Consumer Financial Protection

Clinton Wilkins
These are very uncertain. I think if the economy does end up crashing, I think we will see rates again, maybe at that 2020 level. I think what we need to remember right now, Todd, is that those rates likely went too low, and that’s why we had the increases over the last 18 and 24 months that then people had to deal with, obviously, a higher cost of borrowing. We had to bring inflation down. So I don’t know if we’ll go as low as you know, we saw in 2020, but I do think we’re going to go lower than where they are right now, but I’m kind of okay with where the rates are. Yeah, we’d love to have rates that are in the threes, but at least we can plan. And I think where the rates are right now is that it’s not inflationary, but it’s also not suppressive, either. So right now we’re in more of a balanced rate environment, and I think the longer the rates stay stable, I think the people can plan, they can make decisions. And I think anyone who’s looking for that kind of longer-term borrowing now is a good time as any to get a rate. You know, if you can use a rate at 4% sure, it’s not 2%, but it’s also not 6%, so I think that’s the one thing that we need to remember. We’re more in that median mark right now, and hopefully.

Todd Veinotte
People learn their lessons from from when they were historically low, to not get over to not overspend on your mortgage leverage, right? It’s and we know the stress test is built in there, but, but a lot of people were caught off guard when rates didn’t increase and their mortgage renewed at the end of that, and I hopefully people will learn that lesson. Do you have that conversation with your cut, with your clients?

Clinton Wilkins
Thank goodness for the stress test, Todd. I know people were cursing it, you know, they weren’t maybe affording what they would have afforded, you know, previously. But thank goodness for the stress test, because it protected Canadians from themselves. You know, for us, when we’re doing a qualification, we look at what people can afford and what people can get approved for. And sometimes those are very different numbers, and I think that’s where you need to have a look in the mirror before you start looking out the window, on really what your financial goals are. And that’s why mortgage lending is so complex, and that’s why it’s so important that consumers need to trust a professional and stick with them. You know, we are not a one-and-done operation. It’s really about building that relationship. And for us, yes, the rate is important, but it’s not the be-all and end-all. And the lowest rate isn’t always the best rate, because there’s a wide range right now in terms of products, and I think some consumers are certainly feeling that now, especially when their mortgages are coming up for renewal.

Market Dynamics

Todd Veinotte
Indeed.

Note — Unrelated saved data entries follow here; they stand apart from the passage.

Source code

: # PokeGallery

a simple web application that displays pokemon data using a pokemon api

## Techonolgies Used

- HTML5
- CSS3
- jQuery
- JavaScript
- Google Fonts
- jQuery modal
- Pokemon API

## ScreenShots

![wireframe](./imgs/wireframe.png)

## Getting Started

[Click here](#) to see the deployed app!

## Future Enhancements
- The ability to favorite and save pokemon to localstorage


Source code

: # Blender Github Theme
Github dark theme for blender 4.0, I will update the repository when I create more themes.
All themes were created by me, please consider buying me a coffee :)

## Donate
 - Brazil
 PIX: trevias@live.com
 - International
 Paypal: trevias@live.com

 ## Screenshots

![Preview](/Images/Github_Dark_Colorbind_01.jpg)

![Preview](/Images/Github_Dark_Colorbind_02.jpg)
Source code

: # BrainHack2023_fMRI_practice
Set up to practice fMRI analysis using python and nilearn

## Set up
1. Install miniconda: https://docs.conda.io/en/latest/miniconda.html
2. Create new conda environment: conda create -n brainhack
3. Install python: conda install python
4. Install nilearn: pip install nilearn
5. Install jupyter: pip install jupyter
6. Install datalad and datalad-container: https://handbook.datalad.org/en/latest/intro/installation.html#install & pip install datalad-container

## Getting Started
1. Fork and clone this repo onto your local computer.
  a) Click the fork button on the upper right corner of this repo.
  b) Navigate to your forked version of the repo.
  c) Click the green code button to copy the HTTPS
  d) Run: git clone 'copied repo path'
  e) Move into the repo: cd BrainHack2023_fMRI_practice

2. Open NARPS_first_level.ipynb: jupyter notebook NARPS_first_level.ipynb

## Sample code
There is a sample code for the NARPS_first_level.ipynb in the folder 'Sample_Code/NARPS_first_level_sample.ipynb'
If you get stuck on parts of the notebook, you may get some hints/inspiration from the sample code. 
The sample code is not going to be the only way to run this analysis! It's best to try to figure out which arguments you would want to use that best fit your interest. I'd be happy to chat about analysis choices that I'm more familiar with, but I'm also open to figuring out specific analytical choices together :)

So when it comes to rates, I guess some stability is not a bad thing. That’s kind of your key message here, right?

Clinton Wilkins
That is certainly the key message. It’s very busy right now. And I think the amount of volume in terms of mortgage lending, the event, amount of volume in terms of real estate sales, is high, and the rates are not slowing people down. So I think a lot of people were standing on the sidelines the last two years, rates in the 6% range that slowed people down. But now we’re getting into a situation where it’s more balanced and there is some pent-up demand. So people are doing transactions. And I would say right now, based on what I’m hearing and what I’m seeing, it’s a great time to do mortgage financing. It’s a great time to buy real estate. The demand is still high, but we are getting some more supply coming on hand in Halifax, and we need much more supply, so I hope that we’ll see more here very soon. Okay, Clinton,

Todd Veinotte
Always great, my friend. Thanks so much, and we’ll talk again soon. Clinton Wilkins, our mortgage guru.